1. Whiskers at the termination point. A stray strand of wire, in a connector, touching an adjacent wire in a connector (PD to Crio and sidecar power). This is easily handled by not stripping the wire too long. Twist the wires before insertion. If there is any copper showing when you are done, hold the wire in one hand and pull down on the insulation towards the connector with your other hand. The insulation will stretch and cover the exposed copper.
2. Use heatshrink to cover up exposed wiring. It is cheap and fun to use.
3. Insulate the battery terminals when you are finished terminating the power wiring. The battery is capable of 600+ amps when fully charged. It won’t kill you but it can cause a halacious fire in the right setting.
4. Use the “tug” test on crimped terminals. Pull on the terminal with all your might, it should not pull off and it should not move. A ratchet crimper will cure most of these problems and costs about $50.
5. Tie down all wiring near the termination (PD, connector, speed controller, Spike, motor, etc.) The robot moves, sometimes violently, so don’t depend on the terminal or connector to take care of itself.
6. Inspect every connection after every match. Use your eyes, ears and nose.

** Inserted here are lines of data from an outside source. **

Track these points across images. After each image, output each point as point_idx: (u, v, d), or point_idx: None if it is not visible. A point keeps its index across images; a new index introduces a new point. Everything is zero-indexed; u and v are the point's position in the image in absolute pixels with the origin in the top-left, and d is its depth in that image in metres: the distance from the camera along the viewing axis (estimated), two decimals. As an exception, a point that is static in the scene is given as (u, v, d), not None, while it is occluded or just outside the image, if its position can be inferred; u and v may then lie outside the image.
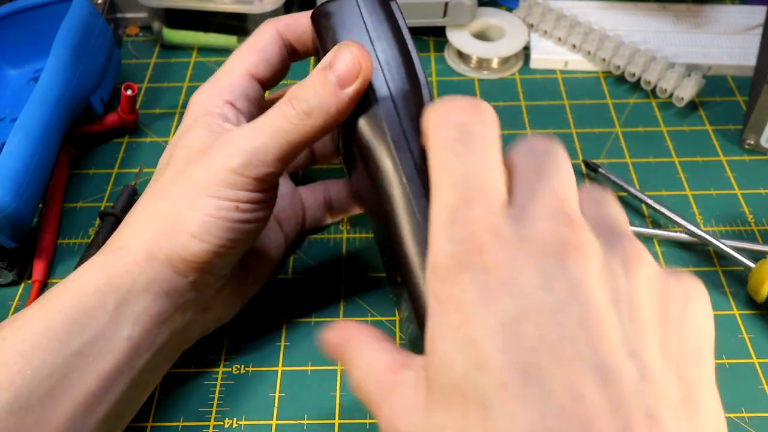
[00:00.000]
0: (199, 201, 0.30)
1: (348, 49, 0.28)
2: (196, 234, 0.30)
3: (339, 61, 0.28)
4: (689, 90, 0.49)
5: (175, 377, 0.36)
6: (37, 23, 0.48)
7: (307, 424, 0.34)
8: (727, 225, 0.43)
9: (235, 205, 0.30)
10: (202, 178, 0.30)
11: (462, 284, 0.20)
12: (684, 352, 0.21)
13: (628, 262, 0.21)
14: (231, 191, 0.30)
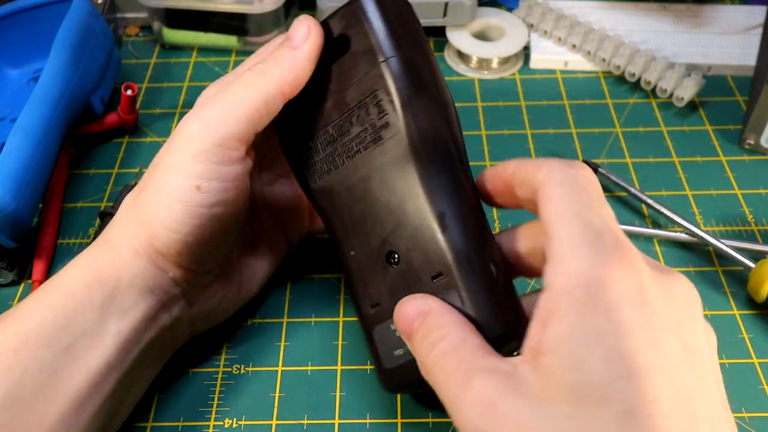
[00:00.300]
0: (164, 184, 0.30)
1: (302, 18, 0.31)
2: (165, 223, 0.30)
3: (293, 30, 0.31)
4: (689, 90, 0.49)
5: (175, 377, 0.36)
6: (37, 23, 0.48)
7: (307, 424, 0.34)
8: (727, 225, 0.43)
9: (196, 185, 0.30)
10: (165, 158, 0.31)
11: (617, 294, 0.23)
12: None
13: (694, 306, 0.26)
14: (192, 166, 0.30)
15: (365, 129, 0.30)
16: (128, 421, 0.33)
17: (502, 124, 0.50)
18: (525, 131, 0.49)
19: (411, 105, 0.28)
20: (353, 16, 0.30)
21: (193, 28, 0.56)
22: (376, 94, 0.29)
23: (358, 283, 0.30)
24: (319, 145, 0.31)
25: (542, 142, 0.48)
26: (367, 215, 0.30)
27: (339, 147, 0.30)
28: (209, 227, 0.31)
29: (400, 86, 0.28)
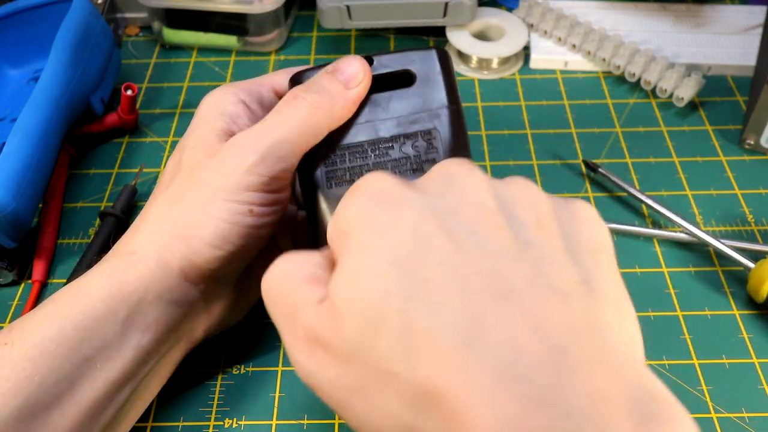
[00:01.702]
0: (213, 206, 0.30)
1: (354, 57, 0.31)
2: (209, 240, 0.30)
3: (346, 65, 0.31)
4: (689, 90, 0.49)
5: (175, 377, 0.36)
6: (37, 23, 0.48)
7: (307, 424, 0.34)
8: (727, 225, 0.43)
9: (249, 209, 0.30)
10: (215, 181, 0.30)
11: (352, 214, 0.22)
12: (579, 245, 0.22)
13: (513, 185, 0.23)
14: (245, 193, 0.30)
15: (407, 157, 0.31)
16: (128, 421, 0.33)
17: (502, 124, 0.50)
18: (525, 131, 0.49)
19: (458, 151, 0.32)
20: (429, 59, 0.33)
21: (193, 28, 0.56)
22: (430, 132, 0.32)
23: None
24: (347, 155, 0.32)
25: (542, 142, 0.48)
26: None
27: (371, 163, 0.31)
28: (253, 246, 0.31)
29: (455, 132, 0.32)
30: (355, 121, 0.32)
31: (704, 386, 0.35)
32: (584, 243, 0.22)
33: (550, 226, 0.22)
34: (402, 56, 0.33)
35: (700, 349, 0.37)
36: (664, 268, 0.40)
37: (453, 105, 0.32)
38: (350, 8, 0.52)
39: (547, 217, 0.22)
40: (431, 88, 0.32)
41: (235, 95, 0.33)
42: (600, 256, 0.22)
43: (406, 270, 0.19)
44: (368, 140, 0.32)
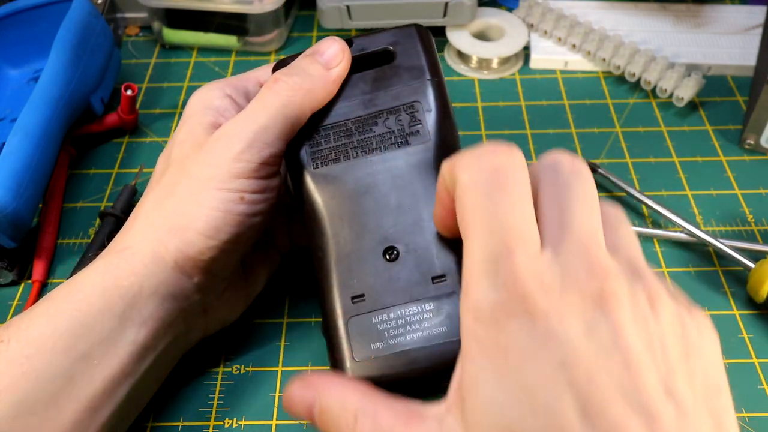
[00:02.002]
0: (204, 196, 0.30)
1: (332, 39, 0.31)
2: (202, 230, 0.30)
3: (325, 47, 0.31)
4: (689, 90, 0.49)
5: (175, 377, 0.36)
6: (37, 23, 0.48)
7: (307, 424, 0.34)
8: (727, 225, 0.43)
9: (240, 196, 0.30)
10: (205, 172, 0.30)
11: (510, 332, 0.21)
12: (708, 386, 0.22)
13: (653, 301, 0.22)
14: (235, 181, 0.30)
15: (391, 131, 0.31)
16: (128, 421, 0.33)
17: (502, 124, 0.50)
18: (525, 131, 0.49)
19: (443, 121, 0.32)
20: (407, 36, 0.33)
21: (193, 28, 0.56)
22: (413, 105, 0.32)
23: (340, 273, 0.30)
24: (331, 134, 0.32)
25: (542, 142, 0.48)
26: (370, 208, 0.30)
27: (355, 141, 0.31)
28: (246, 235, 0.31)
29: (438, 104, 0.32)
30: (337, 100, 0.32)
31: (704, 386, 0.35)
32: (712, 383, 0.22)
33: (688, 368, 0.22)
34: (381, 36, 0.33)
35: (700, 349, 0.37)
36: (664, 268, 0.40)
37: (434, 77, 0.32)
38: (350, 8, 0.52)
39: (682, 351, 0.22)
40: (411, 63, 0.32)
41: (220, 90, 0.33)
42: (723, 398, 0.22)
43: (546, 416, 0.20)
44: (352, 118, 0.32)
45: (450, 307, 0.28)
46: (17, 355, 0.28)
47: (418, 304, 0.29)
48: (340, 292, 0.30)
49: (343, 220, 0.30)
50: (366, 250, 0.30)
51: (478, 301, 0.22)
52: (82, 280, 0.30)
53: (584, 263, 0.22)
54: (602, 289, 0.21)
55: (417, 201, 0.30)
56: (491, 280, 0.22)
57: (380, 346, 0.28)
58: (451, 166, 0.24)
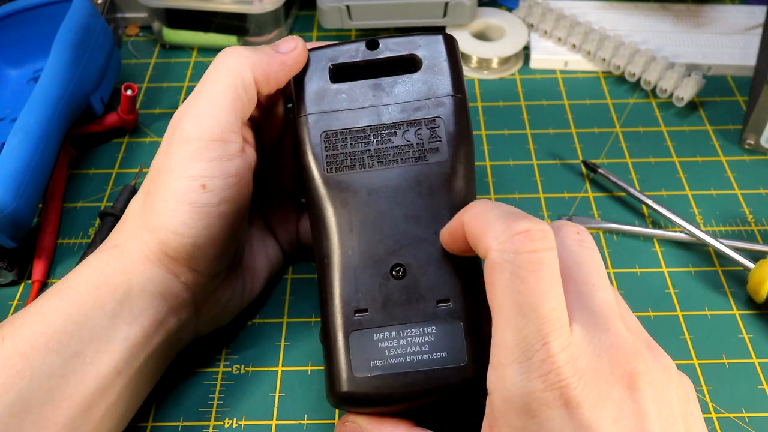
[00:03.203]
0: (168, 191, 0.30)
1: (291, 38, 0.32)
2: (172, 228, 0.30)
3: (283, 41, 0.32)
4: (689, 90, 0.49)
5: (175, 377, 0.36)
6: (37, 23, 0.48)
7: (307, 424, 0.34)
8: (727, 225, 0.43)
9: (201, 184, 0.30)
10: (165, 162, 0.31)
11: (544, 419, 0.22)
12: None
13: (666, 373, 0.25)
14: (192, 165, 0.30)
15: (409, 144, 0.31)
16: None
17: (502, 124, 0.50)
18: (525, 131, 0.49)
19: (462, 140, 0.31)
20: (434, 44, 0.32)
21: (193, 28, 0.56)
22: (434, 120, 0.31)
23: (345, 284, 0.30)
24: (348, 140, 0.31)
25: (542, 142, 0.48)
26: (381, 222, 0.30)
27: (372, 149, 0.31)
28: (218, 227, 0.31)
29: (460, 123, 0.31)
30: (358, 104, 0.31)
31: (704, 386, 0.35)
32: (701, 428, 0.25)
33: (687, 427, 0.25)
34: (408, 41, 0.33)
35: (700, 349, 0.37)
36: (664, 268, 0.40)
37: (458, 94, 0.32)
38: (350, 8, 0.52)
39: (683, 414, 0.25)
40: (437, 75, 0.32)
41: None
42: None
43: None
44: (371, 125, 0.31)
45: (452, 333, 0.28)
46: (12, 354, 0.28)
47: (421, 326, 0.28)
48: (344, 303, 0.29)
49: (352, 230, 0.30)
50: (373, 264, 0.29)
51: (512, 386, 0.23)
52: (74, 277, 0.30)
53: (612, 342, 0.24)
54: (629, 371, 0.23)
55: (428, 220, 0.30)
56: (525, 366, 0.23)
57: (379, 364, 0.28)
58: (480, 231, 0.25)
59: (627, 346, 0.24)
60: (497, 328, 0.24)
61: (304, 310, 0.39)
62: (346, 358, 0.29)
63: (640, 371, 0.23)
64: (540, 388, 0.22)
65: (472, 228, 0.25)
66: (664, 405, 0.24)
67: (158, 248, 0.31)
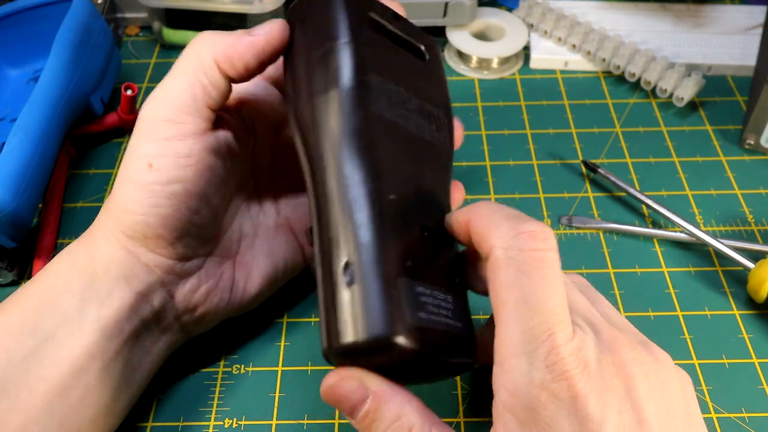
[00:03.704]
0: (121, 171, 0.31)
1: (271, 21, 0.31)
2: (122, 205, 0.31)
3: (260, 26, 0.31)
4: (689, 90, 0.49)
5: (175, 377, 0.36)
6: (37, 23, 0.48)
7: (307, 424, 0.34)
8: (727, 225, 0.43)
9: (147, 162, 0.30)
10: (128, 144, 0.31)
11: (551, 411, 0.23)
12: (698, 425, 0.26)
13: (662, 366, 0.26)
14: (142, 143, 0.30)
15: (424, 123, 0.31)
16: (128, 420, 0.33)
17: (502, 124, 0.50)
18: (525, 131, 0.49)
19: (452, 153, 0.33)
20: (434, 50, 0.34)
21: (193, 28, 0.56)
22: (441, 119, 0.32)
23: (389, 228, 0.26)
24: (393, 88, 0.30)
25: (542, 142, 0.48)
26: (413, 178, 0.29)
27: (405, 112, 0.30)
28: (168, 206, 0.30)
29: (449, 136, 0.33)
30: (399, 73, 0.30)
31: (704, 386, 0.35)
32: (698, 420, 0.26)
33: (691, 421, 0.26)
34: (419, 32, 0.33)
35: (700, 349, 0.37)
36: (664, 268, 0.40)
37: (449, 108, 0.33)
38: (350, 8, 0.52)
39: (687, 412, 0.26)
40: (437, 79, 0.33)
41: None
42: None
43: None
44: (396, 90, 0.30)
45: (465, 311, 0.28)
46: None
47: (446, 292, 0.27)
48: (395, 248, 0.26)
49: (397, 159, 0.28)
50: (411, 217, 0.28)
51: (519, 378, 0.23)
52: (49, 266, 0.32)
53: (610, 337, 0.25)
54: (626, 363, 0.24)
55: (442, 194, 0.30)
56: (532, 357, 0.23)
57: (423, 317, 0.25)
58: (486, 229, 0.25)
59: (624, 340, 0.25)
60: (501, 323, 0.24)
61: (304, 310, 0.39)
62: (390, 301, 0.25)
63: (637, 362, 0.24)
64: (548, 379, 0.23)
65: (478, 225, 0.26)
66: (664, 398, 0.24)
67: (116, 227, 0.31)
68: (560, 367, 0.23)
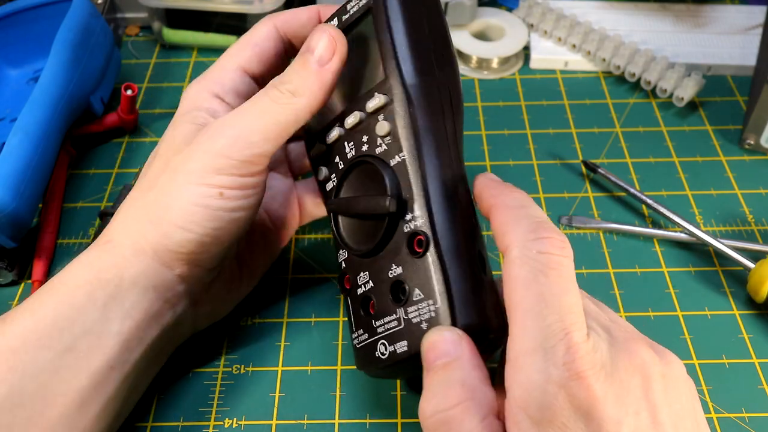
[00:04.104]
0: (183, 189, 0.30)
1: (323, 30, 0.30)
2: (179, 223, 0.30)
3: (315, 42, 0.30)
4: (689, 90, 0.49)
5: (175, 377, 0.36)
6: (37, 23, 0.48)
7: (307, 424, 0.34)
8: (727, 225, 0.43)
9: (219, 192, 0.30)
10: (186, 165, 0.30)
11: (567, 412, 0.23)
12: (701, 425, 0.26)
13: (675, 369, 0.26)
14: (215, 177, 0.30)
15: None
16: (128, 420, 0.33)
17: (502, 124, 0.50)
18: (525, 131, 0.49)
19: None
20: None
21: (193, 28, 0.56)
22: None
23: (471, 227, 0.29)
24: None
25: (542, 142, 0.48)
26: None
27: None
28: (227, 229, 0.31)
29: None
30: None
31: (704, 386, 0.35)
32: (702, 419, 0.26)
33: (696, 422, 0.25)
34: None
35: (700, 349, 0.37)
36: (664, 268, 0.40)
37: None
38: (350, 8, 0.52)
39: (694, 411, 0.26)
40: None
41: (208, 91, 0.33)
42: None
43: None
44: None
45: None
46: (3, 350, 0.28)
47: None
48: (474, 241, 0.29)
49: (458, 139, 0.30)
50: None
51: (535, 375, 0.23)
52: (65, 274, 0.31)
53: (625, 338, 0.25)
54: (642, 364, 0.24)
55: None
56: (548, 355, 0.23)
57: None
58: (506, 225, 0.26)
59: (639, 341, 0.25)
60: (516, 320, 0.24)
61: (304, 310, 0.39)
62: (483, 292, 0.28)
63: (653, 363, 0.25)
64: (565, 377, 0.23)
65: (499, 218, 0.27)
66: (676, 399, 0.25)
67: (157, 239, 0.30)
68: (578, 366, 0.23)
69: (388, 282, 0.29)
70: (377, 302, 0.30)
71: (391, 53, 0.29)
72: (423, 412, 0.25)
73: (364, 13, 0.31)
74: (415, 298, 0.28)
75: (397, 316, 0.28)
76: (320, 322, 0.38)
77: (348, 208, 0.31)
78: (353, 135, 0.31)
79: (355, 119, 0.31)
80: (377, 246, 0.29)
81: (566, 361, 0.23)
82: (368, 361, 0.30)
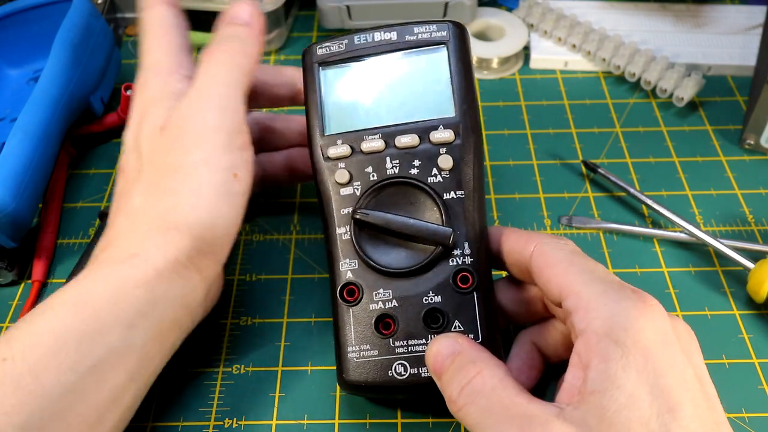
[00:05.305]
0: (201, 185, 0.29)
1: (239, 4, 0.34)
2: (206, 221, 0.29)
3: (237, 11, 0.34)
4: (689, 90, 0.49)
5: (175, 377, 0.36)
6: (37, 23, 0.48)
7: (307, 424, 0.34)
8: (727, 225, 0.43)
9: (234, 174, 0.30)
10: (191, 157, 0.29)
11: (647, 331, 0.25)
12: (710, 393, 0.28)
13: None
14: (225, 156, 0.30)
15: None
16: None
17: (502, 124, 0.50)
18: (525, 131, 0.49)
19: None
20: None
21: (193, 28, 0.55)
22: None
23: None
24: None
25: (542, 142, 0.48)
26: None
27: None
28: (241, 215, 0.31)
29: None
30: None
31: (704, 386, 0.35)
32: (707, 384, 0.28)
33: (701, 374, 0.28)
34: None
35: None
36: (664, 268, 0.40)
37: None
38: (350, 8, 0.52)
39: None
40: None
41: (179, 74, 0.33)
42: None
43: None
44: None
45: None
46: (24, 374, 0.26)
47: None
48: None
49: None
50: None
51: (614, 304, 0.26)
52: (88, 291, 0.29)
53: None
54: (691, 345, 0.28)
55: None
56: (616, 294, 0.26)
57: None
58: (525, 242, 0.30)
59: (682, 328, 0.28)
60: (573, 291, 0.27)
61: (304, 310, 0.39)
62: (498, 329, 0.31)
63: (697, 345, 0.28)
64: (637, 298, 0.26)
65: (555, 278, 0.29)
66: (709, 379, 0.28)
67: (190, 246, 0.29)
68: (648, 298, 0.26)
69: (422, 307, 0.30)
70: (402, 323, 0.30)
71: (465, 96, 0.32)
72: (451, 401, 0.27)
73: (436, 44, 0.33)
74: (454, 328, 0.30)
75: (427, 341, 0.30)
76: (320, 322, 0.38)
77: (389, 225, 0.31)
78: (402, 154, 0.32)
79: (412, 141, 0.32)
80: (416, 270, 0.31)
81: (635, 292, 0.26)
82: (370, 376, 0.30)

7. Color coding everything makes troubleshooting so much easier. See some of my other posts for details and our motor sheet is on here somewhere as well. A sheet with color codes, motors, servos, PWM inputs, breakers and whatever else the team needs for distribution to electrical, mechanical and software keeps everyone on the same page.
8. Make sure that every student that works on the robot is knowledgeable and trained or is working with someone who is. It takes time but wins matches.
9. The robot rules for wiring includes a color code. It is there for a reason. If a sponsor wants to donate wire make sure they know, you can only use certain colors.
10. See #6 above, repeat as often as you need to feel safe and secure.